Bonds Investing 101

By insFinance / Published on Thursday, 23 Feb 2017 07:03 AM

All of us have borrowed money at some phase of our life. Be it a few dollars from our parents or borrowed money for college. Just like us, corporations and governments also borrow money from time to time. One way through which they borrow money is via banks but banks are always so hesitant to lend money. This is where the general public comes.

General public can lend money to corporations and governments. These debt investments are known as bonds. The government and private companies need money from time to time for a new project, for entering a new market or just to run their day-to day-expenses. Governments and private companies can raise extra finance through issuing bonds.  Let’s understand this through some basic concepts. The issuer of the bond pays something extra to the individuals who have generously loaned them the money. This something extra is referred to as the coupon rate. Each year you will be paid interest payments until the bond expires, after which the principle amount will be returned. The date at which the bond expires is known as the maturity date. The amount borrowed is known as the face value of the bond.

Let’s reinforce this concept through an example. You buy a bond at the $1000 face value from Company ABC. It has a maturity date of 5 years and coupon rate is 5% annual. Thus, each year you will be paid $50 and at the end of the fifth year along with the interest payment, you will also receive the initial $1000 that you invested. So in the total of 5 years, you have earned a total of $250 more than what you loaned.

But now you may be wondering that I can earn extra cash by buying stock then why bother with bonds? Bonds are better than stock in the situation that if there is any event of liquidation, debt holders will paid the first. Preferred shareholders will be paid next and ordinary shareholders will be paid last. So the risk of losing your investment is less than in stocks. Also, buying stocks will provide you voting rights and you will be required to visit the Annual General Meeting. If you are a retired person or a student or if you are a person who travels a lot then this will not feasible for you. However, there is a possibility of default risk. This latter is when the borrower refuses to pay back the principle amount.

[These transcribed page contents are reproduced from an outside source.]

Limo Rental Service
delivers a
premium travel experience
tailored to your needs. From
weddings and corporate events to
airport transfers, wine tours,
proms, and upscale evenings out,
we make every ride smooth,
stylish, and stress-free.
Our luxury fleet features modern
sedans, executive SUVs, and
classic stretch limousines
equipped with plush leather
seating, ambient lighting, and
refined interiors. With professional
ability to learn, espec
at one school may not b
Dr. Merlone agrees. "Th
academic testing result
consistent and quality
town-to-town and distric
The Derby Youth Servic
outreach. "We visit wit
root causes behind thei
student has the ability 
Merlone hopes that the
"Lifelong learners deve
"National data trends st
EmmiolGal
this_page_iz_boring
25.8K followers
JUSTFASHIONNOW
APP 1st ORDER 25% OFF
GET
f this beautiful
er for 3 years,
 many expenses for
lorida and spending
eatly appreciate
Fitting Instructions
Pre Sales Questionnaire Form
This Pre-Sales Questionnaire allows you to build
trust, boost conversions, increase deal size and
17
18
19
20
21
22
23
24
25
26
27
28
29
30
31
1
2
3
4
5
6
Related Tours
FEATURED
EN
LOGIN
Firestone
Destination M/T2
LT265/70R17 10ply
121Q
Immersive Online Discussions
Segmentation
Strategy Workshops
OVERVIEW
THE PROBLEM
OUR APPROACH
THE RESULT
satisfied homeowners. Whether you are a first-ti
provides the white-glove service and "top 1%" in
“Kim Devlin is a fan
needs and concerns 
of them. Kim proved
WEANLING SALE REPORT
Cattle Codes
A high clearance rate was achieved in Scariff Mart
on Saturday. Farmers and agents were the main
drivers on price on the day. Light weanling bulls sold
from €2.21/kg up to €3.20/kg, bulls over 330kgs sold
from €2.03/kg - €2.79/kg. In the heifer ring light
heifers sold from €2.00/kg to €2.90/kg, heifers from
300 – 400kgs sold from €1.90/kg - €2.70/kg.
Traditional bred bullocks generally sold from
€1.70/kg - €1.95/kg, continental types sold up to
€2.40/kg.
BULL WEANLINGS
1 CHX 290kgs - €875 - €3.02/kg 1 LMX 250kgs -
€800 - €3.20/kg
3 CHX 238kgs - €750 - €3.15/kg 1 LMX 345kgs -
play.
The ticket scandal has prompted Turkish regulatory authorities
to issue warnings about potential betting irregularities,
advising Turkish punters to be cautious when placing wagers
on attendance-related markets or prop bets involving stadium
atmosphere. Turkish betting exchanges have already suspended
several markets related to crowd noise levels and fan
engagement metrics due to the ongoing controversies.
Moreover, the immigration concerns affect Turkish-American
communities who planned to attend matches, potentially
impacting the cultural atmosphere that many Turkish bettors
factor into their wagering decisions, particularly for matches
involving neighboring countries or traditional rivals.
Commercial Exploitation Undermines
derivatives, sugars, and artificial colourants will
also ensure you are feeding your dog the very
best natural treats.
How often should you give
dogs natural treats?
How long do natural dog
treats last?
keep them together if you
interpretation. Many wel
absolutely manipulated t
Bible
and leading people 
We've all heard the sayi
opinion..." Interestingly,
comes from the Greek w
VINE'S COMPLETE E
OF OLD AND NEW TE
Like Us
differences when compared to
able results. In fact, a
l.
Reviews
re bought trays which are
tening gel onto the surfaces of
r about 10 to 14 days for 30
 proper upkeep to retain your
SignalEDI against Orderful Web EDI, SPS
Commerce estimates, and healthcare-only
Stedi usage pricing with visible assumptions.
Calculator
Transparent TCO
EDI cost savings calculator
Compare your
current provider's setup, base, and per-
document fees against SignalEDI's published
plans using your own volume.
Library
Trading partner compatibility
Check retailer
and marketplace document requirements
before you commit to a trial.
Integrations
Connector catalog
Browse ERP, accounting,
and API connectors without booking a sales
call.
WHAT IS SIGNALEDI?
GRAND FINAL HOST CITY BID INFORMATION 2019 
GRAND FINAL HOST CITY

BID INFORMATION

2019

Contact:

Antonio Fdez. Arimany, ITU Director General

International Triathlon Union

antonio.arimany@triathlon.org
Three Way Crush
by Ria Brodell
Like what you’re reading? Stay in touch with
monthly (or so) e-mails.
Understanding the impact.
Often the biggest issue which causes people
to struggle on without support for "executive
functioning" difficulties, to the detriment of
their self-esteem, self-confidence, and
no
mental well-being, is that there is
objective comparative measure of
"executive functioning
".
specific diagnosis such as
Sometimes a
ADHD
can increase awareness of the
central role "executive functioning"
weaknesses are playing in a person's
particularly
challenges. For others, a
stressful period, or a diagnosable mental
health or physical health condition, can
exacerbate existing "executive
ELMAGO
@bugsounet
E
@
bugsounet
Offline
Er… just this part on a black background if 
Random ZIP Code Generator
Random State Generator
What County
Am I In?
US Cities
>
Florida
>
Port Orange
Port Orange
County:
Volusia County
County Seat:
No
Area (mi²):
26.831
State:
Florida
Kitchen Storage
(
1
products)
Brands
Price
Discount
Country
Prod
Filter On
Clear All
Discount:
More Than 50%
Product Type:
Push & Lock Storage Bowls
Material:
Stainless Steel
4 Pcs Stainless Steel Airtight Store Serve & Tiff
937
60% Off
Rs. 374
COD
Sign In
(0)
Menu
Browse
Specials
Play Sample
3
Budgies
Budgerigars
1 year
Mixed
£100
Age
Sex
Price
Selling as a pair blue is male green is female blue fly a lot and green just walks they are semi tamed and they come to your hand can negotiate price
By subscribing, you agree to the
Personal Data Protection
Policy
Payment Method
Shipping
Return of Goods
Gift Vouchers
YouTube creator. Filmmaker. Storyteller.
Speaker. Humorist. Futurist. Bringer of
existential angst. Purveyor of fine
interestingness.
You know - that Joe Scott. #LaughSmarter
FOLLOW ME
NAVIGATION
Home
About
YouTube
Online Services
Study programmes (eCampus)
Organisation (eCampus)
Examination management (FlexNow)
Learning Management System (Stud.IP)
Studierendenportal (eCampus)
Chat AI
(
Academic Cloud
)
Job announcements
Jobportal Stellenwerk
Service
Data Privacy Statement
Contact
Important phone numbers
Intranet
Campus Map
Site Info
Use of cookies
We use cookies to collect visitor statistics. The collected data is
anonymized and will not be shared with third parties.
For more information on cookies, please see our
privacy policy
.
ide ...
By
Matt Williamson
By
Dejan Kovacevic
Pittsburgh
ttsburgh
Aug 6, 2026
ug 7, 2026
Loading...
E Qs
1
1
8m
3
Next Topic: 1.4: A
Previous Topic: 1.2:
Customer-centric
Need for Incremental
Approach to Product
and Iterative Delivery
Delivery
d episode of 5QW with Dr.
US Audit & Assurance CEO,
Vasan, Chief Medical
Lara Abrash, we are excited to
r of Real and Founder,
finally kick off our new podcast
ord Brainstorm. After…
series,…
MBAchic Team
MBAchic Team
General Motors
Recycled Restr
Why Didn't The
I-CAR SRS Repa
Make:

There are different types of bonds one may choose from. These are:

  • Government bonds: These are sometimes knows as treasuries. Bonds that governments sell are safe as the default risk is close to none. So if you are a person that is not very risky, government bonds are for you. However, you will not be offered much coupon rate.
  • Municipal bonds: They are also referred to as munis. These are bonds that are issued by local governments. The major advantage of munis is that the returns are free from federal tax. Additionally, local governments will sometimes make their bonds completely tax free.
  • Corporate bonds: Companies can issue bonds just as they issue stock. The major benefit of corporate bonds is the higher yields. The coupon rate will be the highest in this type of bond but so will be the risk involved.

There are three ways through which you can buy bonds. These are as follows:

  • Using a broker
  • Purchasing through banks
  • Purchasing from government’s website

This wraps up this tutorial. You now have a clear idea of what bonds are, how are they different from stocks, how many types are there and how to buy stocks.